§ **Extracted material**
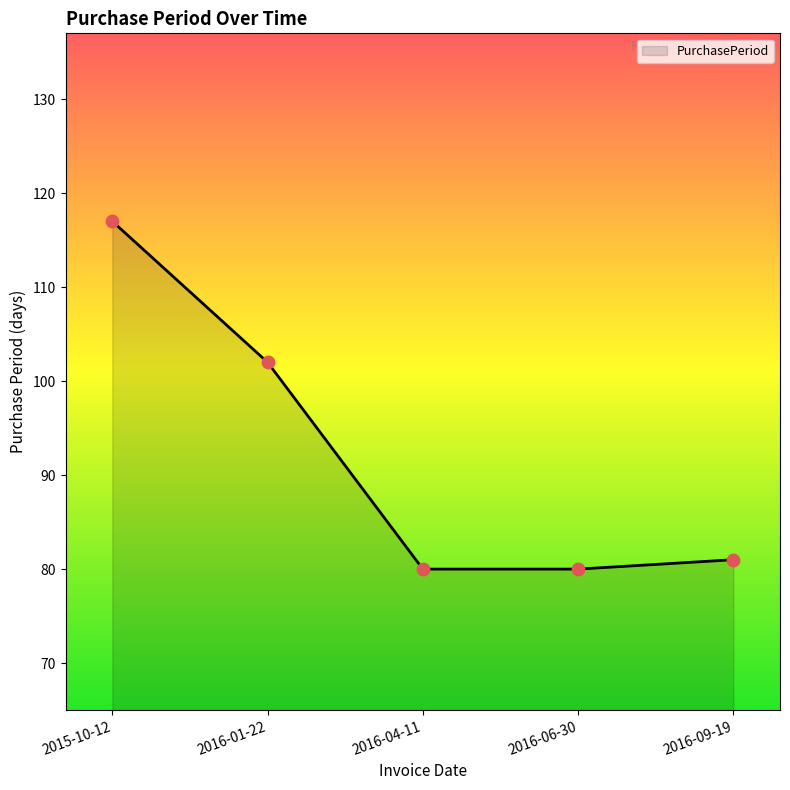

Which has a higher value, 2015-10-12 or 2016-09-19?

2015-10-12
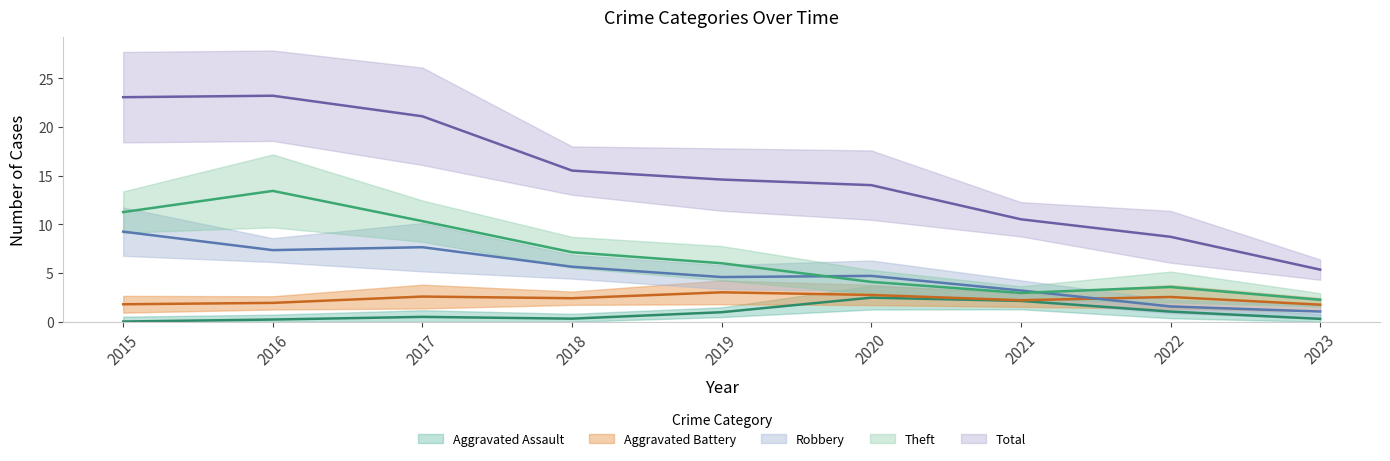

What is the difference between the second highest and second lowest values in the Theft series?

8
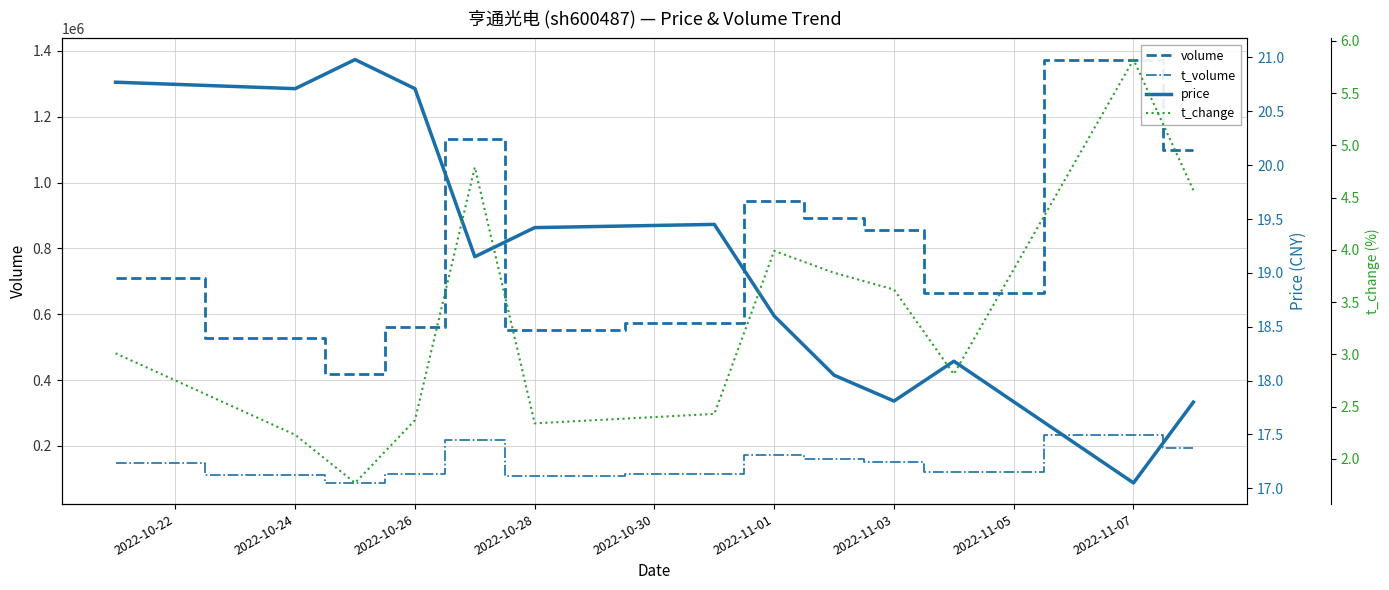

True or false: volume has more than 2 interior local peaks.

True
* * *
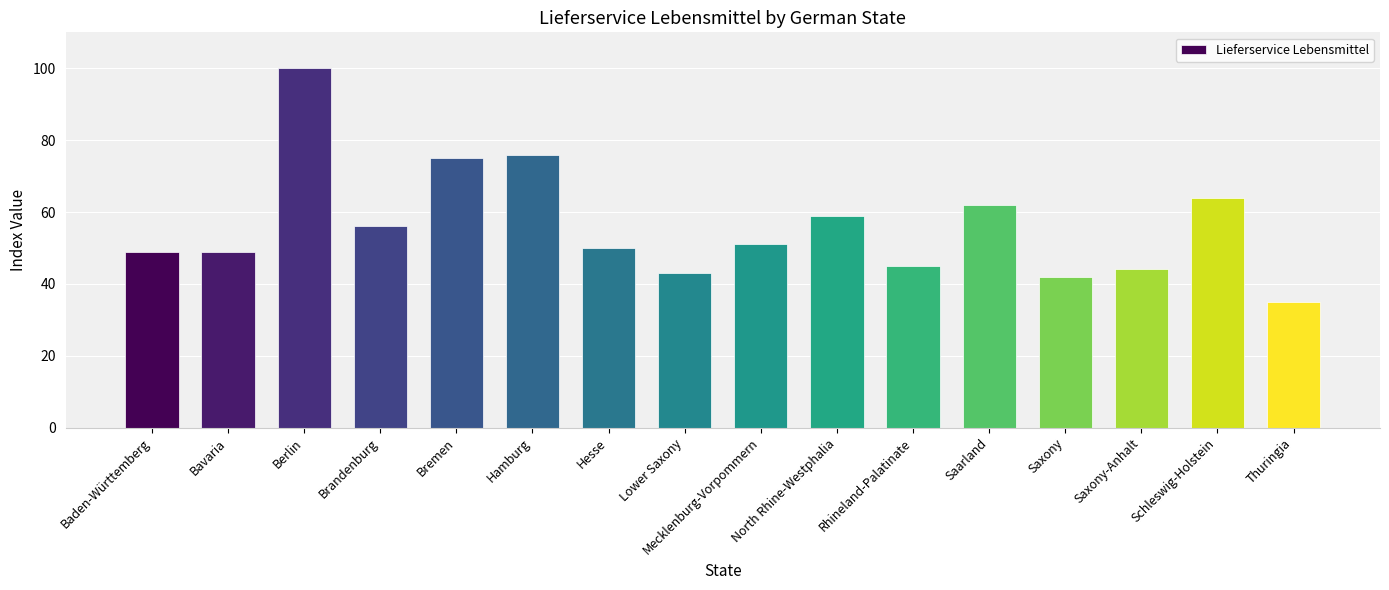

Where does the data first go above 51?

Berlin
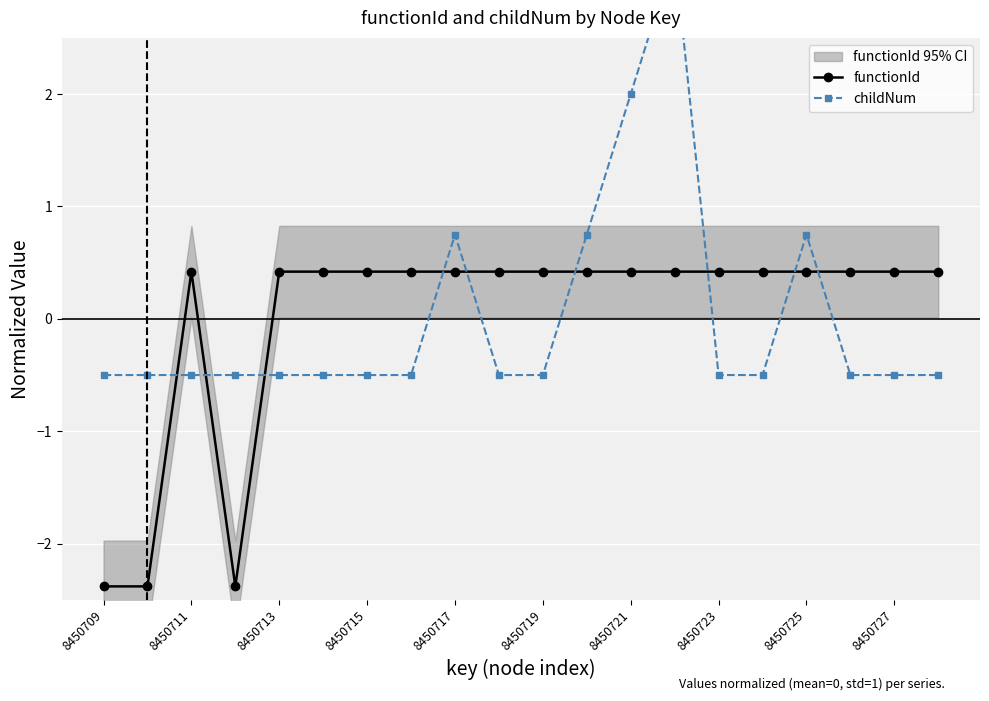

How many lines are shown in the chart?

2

§ **Task goal**
Output everything from the line containing "What is the" down to the line containing "True or false: volume" as a JSON list of strings, one string per line, with blank lines and pictures left out.

§ **Answer box**
[
  "What is the difference between the second highest and second lowest values in the Theft series?",
  "8",
  "True or false: volume has more than 2 interior local peaks."
]